Exercise details: For the string "EnhancedHue", report how many lines in the records below contain it, and nothing more.

——————

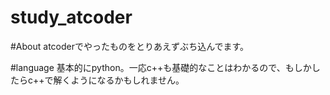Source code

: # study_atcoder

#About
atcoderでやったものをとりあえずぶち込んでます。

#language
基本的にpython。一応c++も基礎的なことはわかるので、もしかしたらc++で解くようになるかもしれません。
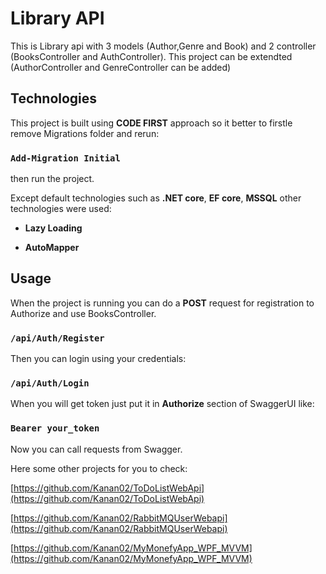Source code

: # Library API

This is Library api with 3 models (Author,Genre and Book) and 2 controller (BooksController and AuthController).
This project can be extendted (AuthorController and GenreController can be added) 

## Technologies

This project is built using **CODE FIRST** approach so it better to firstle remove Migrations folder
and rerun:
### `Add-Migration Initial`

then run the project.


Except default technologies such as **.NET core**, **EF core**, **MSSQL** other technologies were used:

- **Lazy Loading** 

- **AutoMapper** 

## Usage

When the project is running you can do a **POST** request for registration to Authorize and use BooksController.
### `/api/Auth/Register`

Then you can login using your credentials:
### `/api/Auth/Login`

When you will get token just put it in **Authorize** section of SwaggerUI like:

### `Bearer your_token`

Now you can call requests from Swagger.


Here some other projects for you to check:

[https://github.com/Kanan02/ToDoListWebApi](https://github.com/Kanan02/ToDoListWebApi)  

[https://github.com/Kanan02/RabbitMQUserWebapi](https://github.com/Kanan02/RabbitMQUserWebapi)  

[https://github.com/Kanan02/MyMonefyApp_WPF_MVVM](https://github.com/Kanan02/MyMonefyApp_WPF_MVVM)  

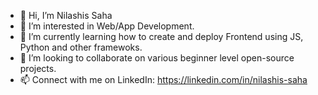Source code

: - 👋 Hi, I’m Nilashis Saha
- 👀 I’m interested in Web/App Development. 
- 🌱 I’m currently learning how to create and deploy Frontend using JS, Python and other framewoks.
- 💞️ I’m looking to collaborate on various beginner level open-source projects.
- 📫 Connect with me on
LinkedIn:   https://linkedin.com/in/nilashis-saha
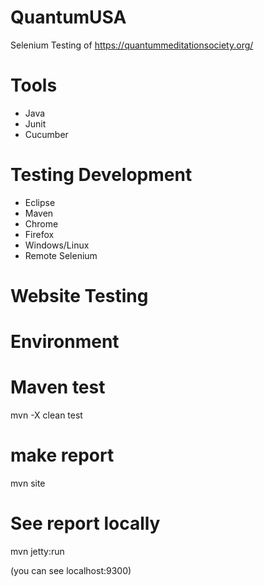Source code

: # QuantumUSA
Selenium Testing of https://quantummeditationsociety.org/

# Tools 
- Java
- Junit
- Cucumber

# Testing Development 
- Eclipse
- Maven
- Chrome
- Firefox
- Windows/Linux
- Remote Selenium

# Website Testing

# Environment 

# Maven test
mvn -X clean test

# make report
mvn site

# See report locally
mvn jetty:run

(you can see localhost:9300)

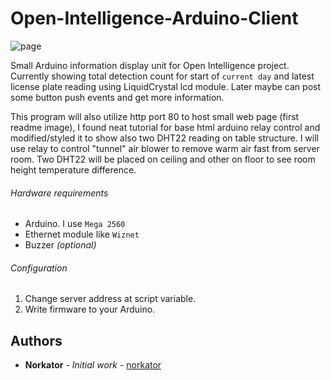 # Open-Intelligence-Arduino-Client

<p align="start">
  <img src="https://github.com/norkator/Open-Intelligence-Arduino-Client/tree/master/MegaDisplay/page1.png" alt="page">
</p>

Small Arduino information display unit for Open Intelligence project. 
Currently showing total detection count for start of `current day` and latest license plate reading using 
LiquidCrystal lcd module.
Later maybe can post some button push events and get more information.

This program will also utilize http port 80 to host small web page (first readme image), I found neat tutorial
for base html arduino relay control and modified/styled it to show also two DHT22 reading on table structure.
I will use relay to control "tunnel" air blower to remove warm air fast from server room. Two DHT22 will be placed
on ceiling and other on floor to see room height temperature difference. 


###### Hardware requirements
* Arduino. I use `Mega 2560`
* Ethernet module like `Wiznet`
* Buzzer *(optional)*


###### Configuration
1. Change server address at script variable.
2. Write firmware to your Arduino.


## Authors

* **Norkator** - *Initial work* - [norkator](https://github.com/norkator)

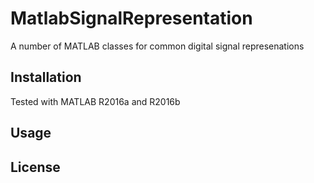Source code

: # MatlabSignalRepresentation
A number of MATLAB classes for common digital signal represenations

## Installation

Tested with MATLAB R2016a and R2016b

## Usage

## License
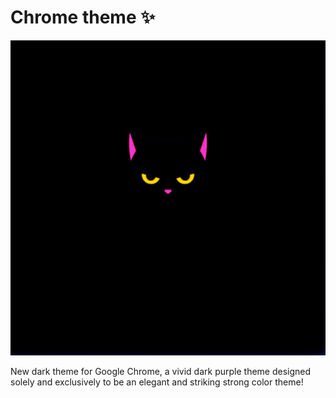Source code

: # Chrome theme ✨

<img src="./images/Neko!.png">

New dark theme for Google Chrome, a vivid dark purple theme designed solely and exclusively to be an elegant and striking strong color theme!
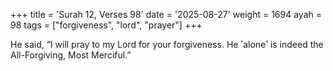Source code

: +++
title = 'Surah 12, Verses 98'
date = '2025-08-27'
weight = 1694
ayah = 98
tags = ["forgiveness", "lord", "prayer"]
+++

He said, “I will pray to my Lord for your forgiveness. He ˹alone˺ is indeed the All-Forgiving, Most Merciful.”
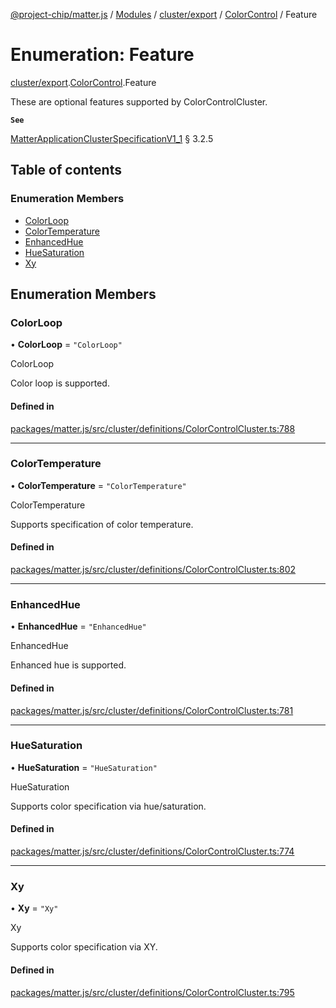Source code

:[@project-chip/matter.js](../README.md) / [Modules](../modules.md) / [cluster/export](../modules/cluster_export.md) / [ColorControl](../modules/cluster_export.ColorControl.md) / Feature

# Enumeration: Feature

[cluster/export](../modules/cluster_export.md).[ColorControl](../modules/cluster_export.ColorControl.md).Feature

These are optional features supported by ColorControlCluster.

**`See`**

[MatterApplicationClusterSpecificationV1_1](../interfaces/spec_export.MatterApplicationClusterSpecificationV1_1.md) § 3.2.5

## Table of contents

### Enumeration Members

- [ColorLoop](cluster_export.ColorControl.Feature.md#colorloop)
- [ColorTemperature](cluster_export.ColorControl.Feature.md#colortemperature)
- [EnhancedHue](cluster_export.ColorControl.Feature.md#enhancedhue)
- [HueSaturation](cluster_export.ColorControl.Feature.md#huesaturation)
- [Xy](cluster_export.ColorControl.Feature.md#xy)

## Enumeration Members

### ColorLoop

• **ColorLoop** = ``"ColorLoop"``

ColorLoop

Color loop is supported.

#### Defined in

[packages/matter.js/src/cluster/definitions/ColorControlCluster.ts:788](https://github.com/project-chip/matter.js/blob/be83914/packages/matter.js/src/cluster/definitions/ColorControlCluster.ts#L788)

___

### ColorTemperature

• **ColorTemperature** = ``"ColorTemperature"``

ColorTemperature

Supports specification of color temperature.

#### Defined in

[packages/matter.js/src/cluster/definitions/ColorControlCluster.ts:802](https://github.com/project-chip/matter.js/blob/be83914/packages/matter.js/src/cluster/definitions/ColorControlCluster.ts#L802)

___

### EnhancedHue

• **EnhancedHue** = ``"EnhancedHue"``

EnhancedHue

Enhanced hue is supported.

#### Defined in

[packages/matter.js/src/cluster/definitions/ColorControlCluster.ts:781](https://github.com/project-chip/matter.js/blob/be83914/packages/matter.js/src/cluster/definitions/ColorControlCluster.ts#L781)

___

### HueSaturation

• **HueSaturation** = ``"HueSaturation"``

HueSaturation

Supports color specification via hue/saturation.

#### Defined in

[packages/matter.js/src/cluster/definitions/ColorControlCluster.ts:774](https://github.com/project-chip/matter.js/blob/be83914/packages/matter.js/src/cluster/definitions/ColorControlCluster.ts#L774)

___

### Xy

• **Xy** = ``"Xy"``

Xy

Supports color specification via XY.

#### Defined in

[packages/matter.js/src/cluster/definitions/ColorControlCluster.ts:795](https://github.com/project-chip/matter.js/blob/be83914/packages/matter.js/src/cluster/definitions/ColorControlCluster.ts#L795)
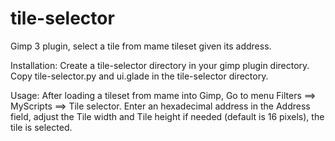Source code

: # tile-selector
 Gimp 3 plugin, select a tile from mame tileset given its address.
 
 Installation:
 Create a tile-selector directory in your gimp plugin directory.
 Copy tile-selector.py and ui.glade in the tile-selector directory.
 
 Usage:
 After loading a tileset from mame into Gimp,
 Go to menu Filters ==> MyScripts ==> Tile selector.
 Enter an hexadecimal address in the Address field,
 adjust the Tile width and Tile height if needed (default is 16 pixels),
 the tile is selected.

——————

Response for this exercise: 4